Exercise requirements: In full and unaltered, output the records below.

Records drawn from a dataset
== Segment start ==

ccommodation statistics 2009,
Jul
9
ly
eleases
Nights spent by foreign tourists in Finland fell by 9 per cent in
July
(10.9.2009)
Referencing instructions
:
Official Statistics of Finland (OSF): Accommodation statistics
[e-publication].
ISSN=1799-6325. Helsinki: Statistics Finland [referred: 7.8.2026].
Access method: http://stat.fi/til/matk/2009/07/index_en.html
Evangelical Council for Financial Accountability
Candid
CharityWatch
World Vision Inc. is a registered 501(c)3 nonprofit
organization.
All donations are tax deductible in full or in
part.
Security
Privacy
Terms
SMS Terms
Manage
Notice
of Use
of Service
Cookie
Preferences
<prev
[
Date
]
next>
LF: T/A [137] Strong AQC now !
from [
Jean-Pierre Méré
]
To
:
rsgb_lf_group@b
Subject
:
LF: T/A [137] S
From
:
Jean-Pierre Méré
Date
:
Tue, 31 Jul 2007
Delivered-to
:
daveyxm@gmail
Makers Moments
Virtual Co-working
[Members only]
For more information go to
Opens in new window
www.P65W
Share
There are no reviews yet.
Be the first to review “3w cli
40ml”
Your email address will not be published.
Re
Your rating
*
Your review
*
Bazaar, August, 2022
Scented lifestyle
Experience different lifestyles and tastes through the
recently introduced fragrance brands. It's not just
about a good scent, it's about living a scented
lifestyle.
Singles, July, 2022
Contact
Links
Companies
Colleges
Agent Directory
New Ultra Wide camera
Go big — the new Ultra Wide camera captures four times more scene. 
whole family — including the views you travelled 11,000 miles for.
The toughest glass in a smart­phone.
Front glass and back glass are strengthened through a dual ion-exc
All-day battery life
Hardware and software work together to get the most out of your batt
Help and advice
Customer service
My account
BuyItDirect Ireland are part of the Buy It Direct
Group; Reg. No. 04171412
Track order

== Segment end ==

Response area:
ccommodation statistics 2009,
Jul
9
ly
eleases
Nights spent by foreign tourists in Finland fell by 9 per cent in
July
(10.9.2009)
Referencing instructions
:
Official Statistics of Finland (OSF): Accommodation statistics
[e-publication].
ISSN=1799-6325. Helsinki: Statistics Finland [referred: 7.8.2026].
Access method: http://stat.fi/til/matk/2009/07/index_en.html
Evangelical Council for Financial Accountability
Candid
CharityWatch
World Vision Inc. is a registered 501(c)3 nonprofit
organization.
All donations are tax deductible in full or in
part.
Security
Privacy
Terms
SMS Terms
Manage
Notice
of Use
of Service
Cookie
Preferences
<prev
[
Date
]
next>
LF: T/A [137] Strong AQC now !
from [
Jean-Pierre Méré
]
To
:
rsgb_lf_group@b
Subject
:
LF: T/A [137] S
From
:
Jean-Pierre Méré
Date
:
Tue, 31 Jul 2007
Delivered-to
:
daveyxm@gmail
Makers Moments
Virtual Co-working
[Members only]
For more information go to
Opens in new window
www.P65W
Share
There are no reviews yet.
Be the first to review “3w cli
40ml”
Your email address will not be published.
Re
Your rating
*
Your review
*
Bazaar, August, 2022
Scented lifestyle
Experience different lifestyles and tastes through the
recently introduced fragrance brands. It's not just
about a good scent, it's about living a scented
lifestyle.
Singles, July, 2022
Contact
Links
Companies
Colleges
Agent Directory
New Ultra Wide camera
Go big — the new Ultra Wide camera captures four times more scene. 
whole family — including the views you travelled 11,000 miles for.
The toughest glass in a smart­phone.
Front glass and back glass are strengthened through a dual ion-exc
All-day battery life
Hardware and software work together to get the most out of your batt
Help and advice
Customer service
My account
BuyItDirect Ireland are part of the Buy It Direct
Group; Reg. No. 04171412
Track order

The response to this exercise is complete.